In this project, you’re given a text file with chess tournament results where the information has some structure. Your job is to create an R Markdown file that generates a .CSV file (that could for example be imported into a SQL database) with the following information for all of the players: Player’s Name, Player’s State, Total Number of Points, Player’s Pre-Rating, and Average Pre Chess Rating of Opponents For the first player, the information would be: Gary Hua, ON, 6.0, 1794, 1605
My goal is to create the same format as above. Name, State, Total Points, Pre-rating scores, and Avg Opp Pre-rating Load up the library and preview data
The data is unorganized, and i see that line 1 is occupied. The format is also not properly formatted or cleaned up. I use the str_locate function to help find the starting and ending positon of a specificed pattern. I also generate sequences to be used in extracting required field.
c0 <- 0
c1 <- unname(str_locate_all(pattern = '\\|', load_txt[5])[[1]][1,1])
c2 <- unname(str_locate_all(pattern = '\\|', load_txt[5])[[1]][2,1])
c3 <- unname(str_locate_all(pattern = '\\|', load_txt[5])[[1]][3,1])
c4 <- max(nchar(load_txt))
d1 <- seq(5, 196, 3)
d2 <- seq(6, 196, 3)
f1 <- load_txt[d1]
f2 <- load_txt[d2]
This allows us to extract field and load it into the dataframe.

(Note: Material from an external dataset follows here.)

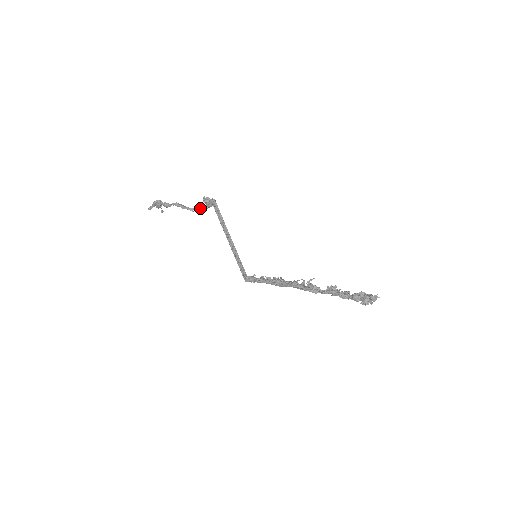
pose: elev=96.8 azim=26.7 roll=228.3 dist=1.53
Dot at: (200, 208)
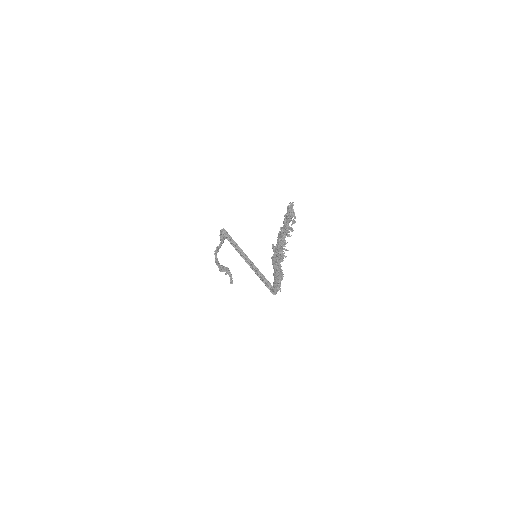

I focus on taking the player’s name and state first and extracting them into chess_data
name <- substr(f1, c1+1, c2-2)
name <- str_trim(name)
Player_Name <- str_to_title(name)
s_raw <- substr(d2, c0, c1-1)
State <- str_trim(s_raw)
chess_data <- data.frame(Player_Name, State)
I focus on taking points, and total points and extract them into one
point <- substr(f1, c2+1, c3-1)
chess_data$TotalPoints <- sprintf("%.1f", as.numeric(point))
pre <- substr(f2, c1+1, c2-1)
pre <- str_extract(pre, ': *\\d{2,}')
chess_data$PreRating <- as.integer(str_extract(pre, '\\d{2,}'))
To calculate the average Pre-rating of opponent I work on using a nested loop for this scenario, while adding in the sequences.This should help generate the sequences of pre-rating. I use head() to see that this table is the correct format of the request from the introduction.
oppenent <- substr(d1, c3+1, c4)
oppenent <- str_extract_all(oppenent, '\\b\\d{1,}')
oppenent <- as.matrix(oppenent)
calculate <- function(z, p) {
temp <- z[p]
for (place in temp){
rate <- 0
c <- 0
for(i in place) {
c <- c + 1
rate <- rate + chess_data$PreRating[as.numeric(i)]
}
rate <- round(rate / c) #This will calculate the average
}
return(rate)
}
chess_data$AvgOppPreRating <- apply(oppenent, 1, calculate)
head(chess_data)
## Player_Name State TotalPoints PreRating AvgOppPreRating
## 1 Gary Hua 6 6.0 1794 NaN
## 2 Dakshesh Daruri 9 6.0 1553 NaN
## 3 Aditya Bajaj 12 6.0 1384 NaN
## 4 Patrick H Schilling 15 5.5 1716 NaN
## 5 Hanshi Zuo 18 5.5 1655 NaN
## 6 Hansen Song 21 5.0 1686 NaN
#Conversaion: Converting this output to .csv file
write.csv(chess_data,"Chess_Tournament.csv")